マセラティ・グレカーレ・トロフェオ「絶妙にイタリアン」

「最近国産(レクサス)からの乗り換えが増えているんですよ」(マセラティ関係者)というグレカーレ。ご存知最強プレミアムSUV、ポルシェ・カイエン・キラーだが、最近徐々にその魅力を拡大している。それは乗れば歴然だ。車体はほぼ2mの全幅を除けば扱い易く、しかも近くで見るとほどよくドイツ系よりエロい。より鯉のようにすぼまったフロントマスクや腰高な欧米人女性のようなリアは他にない存在感アリ。リッチで光沢ある本革シートや、スポーティかつイマドキデジタル性能が高いインテリアも満足度高し。なにより走り味だ。中でも今回乗ったトロフェオはスーパーカーMC20譲りの3リッターV6ターボ搭載。多少デチューンされているとはいえ、530ps&620Nmのパワー&トルクは暴力的。しかも乗って驚くが、足回りの硬さは期待通りのスパルタンさだが、サウンドやふけの良さはドイツ系よりおとなしめ。この当たりの慎ましさがほどよく日本人の心を捉えているのだ。見た目はエロく乗るとちょっと控え目。
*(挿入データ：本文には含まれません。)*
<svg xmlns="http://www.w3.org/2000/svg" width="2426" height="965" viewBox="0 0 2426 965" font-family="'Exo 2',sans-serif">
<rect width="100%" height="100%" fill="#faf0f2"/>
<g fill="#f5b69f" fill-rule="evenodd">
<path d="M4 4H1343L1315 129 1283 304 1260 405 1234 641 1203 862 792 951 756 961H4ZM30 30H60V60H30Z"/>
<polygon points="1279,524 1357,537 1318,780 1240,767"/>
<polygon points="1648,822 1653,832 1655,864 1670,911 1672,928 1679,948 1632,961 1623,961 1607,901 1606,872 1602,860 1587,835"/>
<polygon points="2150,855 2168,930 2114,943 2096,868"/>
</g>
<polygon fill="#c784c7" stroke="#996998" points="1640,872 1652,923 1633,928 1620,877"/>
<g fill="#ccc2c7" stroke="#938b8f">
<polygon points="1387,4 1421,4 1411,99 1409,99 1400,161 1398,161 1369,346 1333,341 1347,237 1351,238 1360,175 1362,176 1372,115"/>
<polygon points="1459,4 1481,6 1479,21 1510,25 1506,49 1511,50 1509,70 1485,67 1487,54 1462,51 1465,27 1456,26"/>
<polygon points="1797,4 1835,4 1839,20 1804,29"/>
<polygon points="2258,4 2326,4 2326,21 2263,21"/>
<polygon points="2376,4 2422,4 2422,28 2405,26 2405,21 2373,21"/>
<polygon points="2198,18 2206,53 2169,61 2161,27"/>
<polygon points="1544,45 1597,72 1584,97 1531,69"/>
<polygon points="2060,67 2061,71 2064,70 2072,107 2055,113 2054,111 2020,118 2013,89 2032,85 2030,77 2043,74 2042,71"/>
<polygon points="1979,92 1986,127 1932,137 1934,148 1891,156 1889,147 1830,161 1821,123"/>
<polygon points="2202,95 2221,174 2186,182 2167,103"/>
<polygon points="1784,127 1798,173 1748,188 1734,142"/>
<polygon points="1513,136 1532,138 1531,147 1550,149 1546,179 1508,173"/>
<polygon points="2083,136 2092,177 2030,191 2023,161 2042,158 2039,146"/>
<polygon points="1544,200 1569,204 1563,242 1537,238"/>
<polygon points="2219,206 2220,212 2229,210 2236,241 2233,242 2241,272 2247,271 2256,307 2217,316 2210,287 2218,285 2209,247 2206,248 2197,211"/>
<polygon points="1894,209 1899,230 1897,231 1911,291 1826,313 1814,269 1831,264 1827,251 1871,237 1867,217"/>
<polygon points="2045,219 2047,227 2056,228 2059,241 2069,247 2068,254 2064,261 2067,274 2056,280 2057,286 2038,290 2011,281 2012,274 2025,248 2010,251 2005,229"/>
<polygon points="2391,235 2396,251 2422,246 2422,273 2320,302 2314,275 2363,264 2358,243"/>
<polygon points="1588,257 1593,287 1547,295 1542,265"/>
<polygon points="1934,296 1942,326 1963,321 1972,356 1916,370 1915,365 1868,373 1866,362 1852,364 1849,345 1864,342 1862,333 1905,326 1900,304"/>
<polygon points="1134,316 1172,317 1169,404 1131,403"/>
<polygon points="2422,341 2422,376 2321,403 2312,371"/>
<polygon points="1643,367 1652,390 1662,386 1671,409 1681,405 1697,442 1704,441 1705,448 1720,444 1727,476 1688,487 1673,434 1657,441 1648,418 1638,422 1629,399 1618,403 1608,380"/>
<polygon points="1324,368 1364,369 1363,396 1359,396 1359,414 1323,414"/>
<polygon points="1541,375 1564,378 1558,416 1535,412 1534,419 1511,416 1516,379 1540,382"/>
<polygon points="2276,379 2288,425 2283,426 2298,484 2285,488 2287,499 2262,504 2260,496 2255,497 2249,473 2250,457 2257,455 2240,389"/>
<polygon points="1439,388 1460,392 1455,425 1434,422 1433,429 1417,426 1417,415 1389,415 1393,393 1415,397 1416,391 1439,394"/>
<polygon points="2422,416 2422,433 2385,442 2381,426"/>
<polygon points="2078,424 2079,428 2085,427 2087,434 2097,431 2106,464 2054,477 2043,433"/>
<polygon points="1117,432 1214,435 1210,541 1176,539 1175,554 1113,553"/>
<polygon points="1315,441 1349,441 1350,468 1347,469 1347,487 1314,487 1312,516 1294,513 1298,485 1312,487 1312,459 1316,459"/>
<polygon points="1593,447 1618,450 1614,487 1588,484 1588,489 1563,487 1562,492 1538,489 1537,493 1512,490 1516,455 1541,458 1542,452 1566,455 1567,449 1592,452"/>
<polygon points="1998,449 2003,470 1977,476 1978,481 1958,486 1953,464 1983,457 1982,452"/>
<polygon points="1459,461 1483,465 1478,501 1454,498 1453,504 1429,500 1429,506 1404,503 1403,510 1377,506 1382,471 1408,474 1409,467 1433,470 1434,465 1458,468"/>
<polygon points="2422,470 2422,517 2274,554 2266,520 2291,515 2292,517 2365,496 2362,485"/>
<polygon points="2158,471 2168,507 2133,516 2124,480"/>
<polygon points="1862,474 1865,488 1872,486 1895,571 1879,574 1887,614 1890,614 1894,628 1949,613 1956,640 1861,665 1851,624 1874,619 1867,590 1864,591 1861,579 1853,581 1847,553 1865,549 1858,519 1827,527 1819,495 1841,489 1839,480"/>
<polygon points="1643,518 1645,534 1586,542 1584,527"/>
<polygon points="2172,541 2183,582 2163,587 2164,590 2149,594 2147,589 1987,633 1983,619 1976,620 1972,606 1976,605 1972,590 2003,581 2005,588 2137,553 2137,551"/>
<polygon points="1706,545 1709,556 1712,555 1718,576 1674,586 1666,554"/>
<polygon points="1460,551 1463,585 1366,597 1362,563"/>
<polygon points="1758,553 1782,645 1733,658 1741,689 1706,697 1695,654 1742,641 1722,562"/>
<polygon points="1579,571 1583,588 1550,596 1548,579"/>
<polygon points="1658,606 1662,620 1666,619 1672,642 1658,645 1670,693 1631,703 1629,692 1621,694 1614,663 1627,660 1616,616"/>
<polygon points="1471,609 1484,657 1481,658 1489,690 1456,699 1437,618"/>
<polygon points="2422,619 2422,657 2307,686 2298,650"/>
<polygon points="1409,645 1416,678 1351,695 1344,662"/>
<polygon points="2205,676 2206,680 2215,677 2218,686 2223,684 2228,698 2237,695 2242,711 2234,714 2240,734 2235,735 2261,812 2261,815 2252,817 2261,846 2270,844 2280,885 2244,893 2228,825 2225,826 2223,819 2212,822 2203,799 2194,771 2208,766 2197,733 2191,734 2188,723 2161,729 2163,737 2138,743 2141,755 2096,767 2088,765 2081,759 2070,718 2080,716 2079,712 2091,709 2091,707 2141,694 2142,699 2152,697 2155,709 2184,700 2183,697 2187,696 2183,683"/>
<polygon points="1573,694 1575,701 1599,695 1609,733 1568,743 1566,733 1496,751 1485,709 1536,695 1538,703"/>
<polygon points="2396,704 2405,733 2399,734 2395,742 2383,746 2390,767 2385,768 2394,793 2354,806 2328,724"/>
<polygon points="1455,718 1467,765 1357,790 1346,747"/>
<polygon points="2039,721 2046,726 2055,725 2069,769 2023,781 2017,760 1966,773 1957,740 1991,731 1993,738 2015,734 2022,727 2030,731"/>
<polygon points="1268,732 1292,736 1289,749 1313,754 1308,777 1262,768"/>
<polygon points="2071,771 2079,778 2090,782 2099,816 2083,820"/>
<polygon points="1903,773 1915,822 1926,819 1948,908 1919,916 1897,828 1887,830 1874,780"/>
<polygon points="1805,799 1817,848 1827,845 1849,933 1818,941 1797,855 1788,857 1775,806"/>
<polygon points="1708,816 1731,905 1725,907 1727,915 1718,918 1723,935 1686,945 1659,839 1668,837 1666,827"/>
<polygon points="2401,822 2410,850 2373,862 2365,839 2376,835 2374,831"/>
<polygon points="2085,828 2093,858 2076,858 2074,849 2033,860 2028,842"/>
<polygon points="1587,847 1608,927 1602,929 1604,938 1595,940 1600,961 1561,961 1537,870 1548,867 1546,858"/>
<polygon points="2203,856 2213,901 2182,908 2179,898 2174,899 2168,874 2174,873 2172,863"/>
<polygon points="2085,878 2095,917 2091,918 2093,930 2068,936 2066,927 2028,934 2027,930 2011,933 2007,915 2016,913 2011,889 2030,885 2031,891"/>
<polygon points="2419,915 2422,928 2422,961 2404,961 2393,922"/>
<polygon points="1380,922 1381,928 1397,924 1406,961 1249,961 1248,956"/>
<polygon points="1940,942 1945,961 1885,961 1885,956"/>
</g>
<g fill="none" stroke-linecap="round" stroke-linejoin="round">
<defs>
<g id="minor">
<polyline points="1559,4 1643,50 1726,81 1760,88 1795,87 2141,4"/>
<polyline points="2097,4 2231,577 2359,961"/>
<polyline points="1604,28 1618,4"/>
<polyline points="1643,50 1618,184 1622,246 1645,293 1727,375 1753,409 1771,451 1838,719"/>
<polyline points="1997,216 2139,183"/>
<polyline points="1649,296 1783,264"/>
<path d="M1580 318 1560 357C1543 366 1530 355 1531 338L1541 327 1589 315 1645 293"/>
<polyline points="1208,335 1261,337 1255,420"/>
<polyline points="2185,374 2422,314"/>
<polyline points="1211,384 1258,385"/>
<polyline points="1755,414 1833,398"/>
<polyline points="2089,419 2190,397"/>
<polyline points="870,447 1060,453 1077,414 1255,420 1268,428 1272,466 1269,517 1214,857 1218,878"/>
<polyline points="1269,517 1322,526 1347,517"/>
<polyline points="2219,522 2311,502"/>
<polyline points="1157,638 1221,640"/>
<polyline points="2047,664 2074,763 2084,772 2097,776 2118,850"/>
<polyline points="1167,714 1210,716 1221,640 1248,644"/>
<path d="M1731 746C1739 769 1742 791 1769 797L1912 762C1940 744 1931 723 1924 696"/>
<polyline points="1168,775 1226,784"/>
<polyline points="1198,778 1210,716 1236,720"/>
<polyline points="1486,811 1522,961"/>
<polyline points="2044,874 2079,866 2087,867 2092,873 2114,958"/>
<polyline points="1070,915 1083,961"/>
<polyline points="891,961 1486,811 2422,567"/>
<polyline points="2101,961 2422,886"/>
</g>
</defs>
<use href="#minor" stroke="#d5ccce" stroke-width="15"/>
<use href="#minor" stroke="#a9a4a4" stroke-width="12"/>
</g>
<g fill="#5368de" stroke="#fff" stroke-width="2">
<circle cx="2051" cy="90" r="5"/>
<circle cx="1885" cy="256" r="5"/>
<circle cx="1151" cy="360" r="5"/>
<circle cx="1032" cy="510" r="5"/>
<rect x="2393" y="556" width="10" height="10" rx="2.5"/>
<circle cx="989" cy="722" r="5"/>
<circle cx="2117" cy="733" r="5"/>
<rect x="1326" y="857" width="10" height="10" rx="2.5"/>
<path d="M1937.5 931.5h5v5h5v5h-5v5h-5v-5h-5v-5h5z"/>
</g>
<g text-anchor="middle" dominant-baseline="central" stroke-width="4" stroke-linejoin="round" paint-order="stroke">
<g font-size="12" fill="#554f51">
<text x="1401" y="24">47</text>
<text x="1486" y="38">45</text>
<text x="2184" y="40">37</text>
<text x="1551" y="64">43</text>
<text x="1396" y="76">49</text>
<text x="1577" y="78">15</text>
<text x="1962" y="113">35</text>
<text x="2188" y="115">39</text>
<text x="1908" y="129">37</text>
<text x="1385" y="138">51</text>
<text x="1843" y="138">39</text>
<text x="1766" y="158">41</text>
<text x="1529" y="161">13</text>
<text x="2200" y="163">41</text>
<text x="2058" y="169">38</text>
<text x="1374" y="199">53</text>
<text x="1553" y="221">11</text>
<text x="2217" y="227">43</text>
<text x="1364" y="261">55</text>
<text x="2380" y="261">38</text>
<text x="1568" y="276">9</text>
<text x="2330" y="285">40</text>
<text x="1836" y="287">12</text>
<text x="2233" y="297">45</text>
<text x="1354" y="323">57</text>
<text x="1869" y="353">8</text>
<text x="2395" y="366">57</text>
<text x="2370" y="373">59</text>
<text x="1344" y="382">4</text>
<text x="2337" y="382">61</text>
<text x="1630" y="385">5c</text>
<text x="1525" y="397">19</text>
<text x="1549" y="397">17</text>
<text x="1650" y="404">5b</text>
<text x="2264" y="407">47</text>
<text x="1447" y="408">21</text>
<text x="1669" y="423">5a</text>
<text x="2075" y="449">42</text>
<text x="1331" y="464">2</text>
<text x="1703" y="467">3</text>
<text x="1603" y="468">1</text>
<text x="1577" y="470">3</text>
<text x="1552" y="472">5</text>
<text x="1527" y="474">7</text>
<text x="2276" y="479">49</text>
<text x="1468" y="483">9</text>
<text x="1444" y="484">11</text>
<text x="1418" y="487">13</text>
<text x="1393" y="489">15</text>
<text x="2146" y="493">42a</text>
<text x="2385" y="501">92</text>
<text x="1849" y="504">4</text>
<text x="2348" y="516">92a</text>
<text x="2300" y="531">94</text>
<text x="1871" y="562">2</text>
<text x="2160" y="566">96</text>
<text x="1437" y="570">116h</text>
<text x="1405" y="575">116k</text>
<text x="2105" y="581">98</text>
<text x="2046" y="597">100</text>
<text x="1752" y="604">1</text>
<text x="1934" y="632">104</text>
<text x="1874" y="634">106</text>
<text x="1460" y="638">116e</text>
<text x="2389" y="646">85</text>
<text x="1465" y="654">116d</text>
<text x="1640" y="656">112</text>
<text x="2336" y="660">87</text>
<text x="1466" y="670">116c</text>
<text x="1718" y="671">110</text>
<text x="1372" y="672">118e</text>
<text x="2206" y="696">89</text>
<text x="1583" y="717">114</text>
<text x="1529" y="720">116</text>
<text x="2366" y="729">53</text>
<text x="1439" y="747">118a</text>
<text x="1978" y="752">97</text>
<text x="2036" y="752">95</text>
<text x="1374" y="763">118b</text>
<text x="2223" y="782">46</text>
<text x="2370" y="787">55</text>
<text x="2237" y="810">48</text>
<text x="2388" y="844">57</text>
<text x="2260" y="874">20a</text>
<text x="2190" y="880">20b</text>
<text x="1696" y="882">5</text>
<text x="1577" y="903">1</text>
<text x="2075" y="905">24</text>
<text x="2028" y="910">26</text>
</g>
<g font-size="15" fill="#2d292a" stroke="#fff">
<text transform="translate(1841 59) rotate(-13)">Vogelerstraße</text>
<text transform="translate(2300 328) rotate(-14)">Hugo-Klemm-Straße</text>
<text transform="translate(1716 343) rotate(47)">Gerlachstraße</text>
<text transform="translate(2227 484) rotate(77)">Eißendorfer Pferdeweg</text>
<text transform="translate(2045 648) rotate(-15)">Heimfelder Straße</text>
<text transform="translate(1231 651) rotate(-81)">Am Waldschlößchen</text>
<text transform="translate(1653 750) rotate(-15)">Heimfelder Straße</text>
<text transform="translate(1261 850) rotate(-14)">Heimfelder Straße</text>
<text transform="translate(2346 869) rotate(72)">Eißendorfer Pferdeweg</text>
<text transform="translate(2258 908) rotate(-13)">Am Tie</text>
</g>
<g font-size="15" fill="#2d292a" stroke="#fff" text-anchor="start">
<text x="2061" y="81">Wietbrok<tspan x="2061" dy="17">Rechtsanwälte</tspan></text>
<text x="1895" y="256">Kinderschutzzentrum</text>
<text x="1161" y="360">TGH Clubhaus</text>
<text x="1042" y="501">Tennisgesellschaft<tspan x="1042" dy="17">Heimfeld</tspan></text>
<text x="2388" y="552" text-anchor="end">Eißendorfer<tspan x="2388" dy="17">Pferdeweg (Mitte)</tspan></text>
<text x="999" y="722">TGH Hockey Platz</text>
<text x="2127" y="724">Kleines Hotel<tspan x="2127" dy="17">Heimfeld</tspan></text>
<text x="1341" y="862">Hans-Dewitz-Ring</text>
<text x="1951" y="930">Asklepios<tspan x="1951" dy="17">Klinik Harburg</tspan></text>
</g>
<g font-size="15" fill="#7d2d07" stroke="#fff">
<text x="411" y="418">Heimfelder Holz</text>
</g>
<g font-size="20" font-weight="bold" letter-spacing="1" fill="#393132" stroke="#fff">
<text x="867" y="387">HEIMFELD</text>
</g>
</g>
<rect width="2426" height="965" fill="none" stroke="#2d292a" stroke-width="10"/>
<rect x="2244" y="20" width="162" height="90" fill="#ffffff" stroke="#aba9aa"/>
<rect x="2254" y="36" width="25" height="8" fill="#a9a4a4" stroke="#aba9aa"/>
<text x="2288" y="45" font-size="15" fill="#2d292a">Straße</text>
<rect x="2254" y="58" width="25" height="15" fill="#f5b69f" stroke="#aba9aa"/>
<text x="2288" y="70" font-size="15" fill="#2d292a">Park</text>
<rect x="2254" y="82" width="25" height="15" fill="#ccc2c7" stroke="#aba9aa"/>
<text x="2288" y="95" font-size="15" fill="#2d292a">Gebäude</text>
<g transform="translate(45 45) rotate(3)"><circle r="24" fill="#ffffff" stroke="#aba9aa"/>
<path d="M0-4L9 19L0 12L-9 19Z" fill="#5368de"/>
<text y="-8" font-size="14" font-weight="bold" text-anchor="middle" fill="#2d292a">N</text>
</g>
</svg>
絶妙なイタリアンなのだ。




ミニ・ジョン・クーパー・ワークス「乗るなら今!」

BMWミニの躍進は、元オーナー小沢が言うまでもない。独特のサイズ感、可愛さ、そしてゴーカート・フィールで世界的人気を博した。中でもメイン3ドアは3代目がもうすぐ終わろうとしており、2024年3月には4代目が日本で登場予定。しかし、ご存知電動化の昨今、ICEのみを搭載するミニは2025年にはなくなり、2030年までにはBEVブランドになるという。つまり次はほとんどEVか半EVになる。加えてBMWミニは初代こそブリティッシュ・ミニを思い起こさせるダイレクトなゴーカート味が濃厚だったが2代目で半減、3代目でますますBMWっぽくなった。つまり4代目は電動化が進むどころかフィールもさらにリアルBMWになることが予想される。つまりリアルなガソリン味で絶妙にゴーカート・フィールが残り、しかも味が最も濃厚なのは最後の3ドア、ジョン・クーパー・ワークス=JCWしかない。実際乗ると全長3.9m切りでほぼ5ナンバーに近いコンパクトさはもちろん、純ガソリンで231ps&320Nmのパワー&トルクが懐かしい。今を逃したら買えない!